During Monday’s city council public comment period, there was opposition to the proposed safe spaces and living lots, including one speaker who said putting the homeless into camps would allow them to better organize and participate in criminal activity. She said Los Angeles and San Francisco have become “shit holes” because of this. Another person who said he is a realtor is concerned that safe outdoor spaces will affect the real estate market and make surrounding neighborhoods less safe.
Bassan said finding the right locations for safe outdoor spaces and living lots will be difficult. “We don’t want this to be in residential areas. Nobody wants to have a lot like this right next to houses, or right next to schools, or right next to playgrounds, but at the same time we do have to find and identify a way,” Bassan said. “It’s not just putting all of the homeless people that we have either in one building, which I think would be a very dangerous nightmare, or put all of them on the west side 20 miles out of town. We have to provide some options, and it’s not going to be easy, but I think it’s going to make a difference.”
Costs and services
At Monday’s meeting, the city council approved the budget for the 2023 fiscal year on a 7-2 vote. About $20 million was approved for rental vouchers and affordable housing, but the cost of living lots and safe outdoor spaces is still unknown.
When asked what the associated costs are, Bassan said, “Living lots will be minimal because I’m talking about using property we own,” adding that the city would provide porta potties, washing stations and trash cans.
“We already have services going out every day,” Bassan continued. “We already have the Solid Waste Department, Parks Department, Metro Security, Family and Community Services, Albuquerque Community Safety Department. We probably have seven or eight different departments already doing encampment cleanup throughout the town and we already have all of this effort going into trying to connect people with nonprofits. Imagine the productivity we can have if we can make sure that all of them can go and still offer all the services they’re doing but instead of at one individual campsite and then driving 20 minutes to another and then 15 minutes to another, they can actually do a higher quantity and higher volume of service or cleanup.
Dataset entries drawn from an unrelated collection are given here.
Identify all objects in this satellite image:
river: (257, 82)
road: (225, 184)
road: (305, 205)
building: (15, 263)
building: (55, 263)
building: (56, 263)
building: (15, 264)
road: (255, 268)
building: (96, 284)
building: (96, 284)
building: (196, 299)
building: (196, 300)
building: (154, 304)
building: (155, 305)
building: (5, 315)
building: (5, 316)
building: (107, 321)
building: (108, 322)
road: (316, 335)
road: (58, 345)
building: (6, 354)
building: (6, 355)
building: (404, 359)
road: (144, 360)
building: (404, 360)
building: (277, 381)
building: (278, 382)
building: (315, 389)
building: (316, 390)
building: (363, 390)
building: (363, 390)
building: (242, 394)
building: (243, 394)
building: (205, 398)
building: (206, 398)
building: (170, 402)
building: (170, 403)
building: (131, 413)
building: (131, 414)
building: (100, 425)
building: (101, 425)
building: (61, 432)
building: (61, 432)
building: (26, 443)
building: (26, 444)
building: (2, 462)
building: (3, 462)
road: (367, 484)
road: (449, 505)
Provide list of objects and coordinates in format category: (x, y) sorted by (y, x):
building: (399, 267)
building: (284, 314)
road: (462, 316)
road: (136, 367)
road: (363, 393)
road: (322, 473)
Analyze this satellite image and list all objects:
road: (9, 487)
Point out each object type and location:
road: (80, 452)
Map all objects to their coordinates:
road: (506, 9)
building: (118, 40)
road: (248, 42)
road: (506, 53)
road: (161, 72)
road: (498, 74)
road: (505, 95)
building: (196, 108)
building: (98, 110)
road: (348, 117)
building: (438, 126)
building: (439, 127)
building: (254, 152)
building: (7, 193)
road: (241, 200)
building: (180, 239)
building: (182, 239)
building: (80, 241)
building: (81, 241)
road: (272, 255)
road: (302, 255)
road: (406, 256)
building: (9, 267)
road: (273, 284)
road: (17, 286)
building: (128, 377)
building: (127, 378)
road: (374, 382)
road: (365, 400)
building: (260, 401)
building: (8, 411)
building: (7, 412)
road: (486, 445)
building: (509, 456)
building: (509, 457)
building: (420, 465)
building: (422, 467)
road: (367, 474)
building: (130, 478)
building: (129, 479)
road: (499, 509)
I don’t think these living lots are going to cost us that much money, and again they’re going to be temporary.”
Safe outdoor spaces, on the other hand, will cost the city more because they will require plumbing, infrastructure, on-site management space, security and tents for the unhoused. “Safe outdoor spaces will absolutely cost us some money,” Bassan said.
In addition to the temporary safe outdoor spaces and living lots, the city is considering purchasing motels for a more long-term housing solution. Bassan said if the council approves the proposals on June 6, it will still take a couple years to set up the safe outdoor spaces, but living lots can begin operating immediately.
“I think we have to get creative and try different things, but let’s not spend millions of dollars each time to do it,” Bassan added. “Let’s start with something that’s low cost, because what’s the worst that can happen? If it doesn’t work, we go back to exactly what we’re doing now.”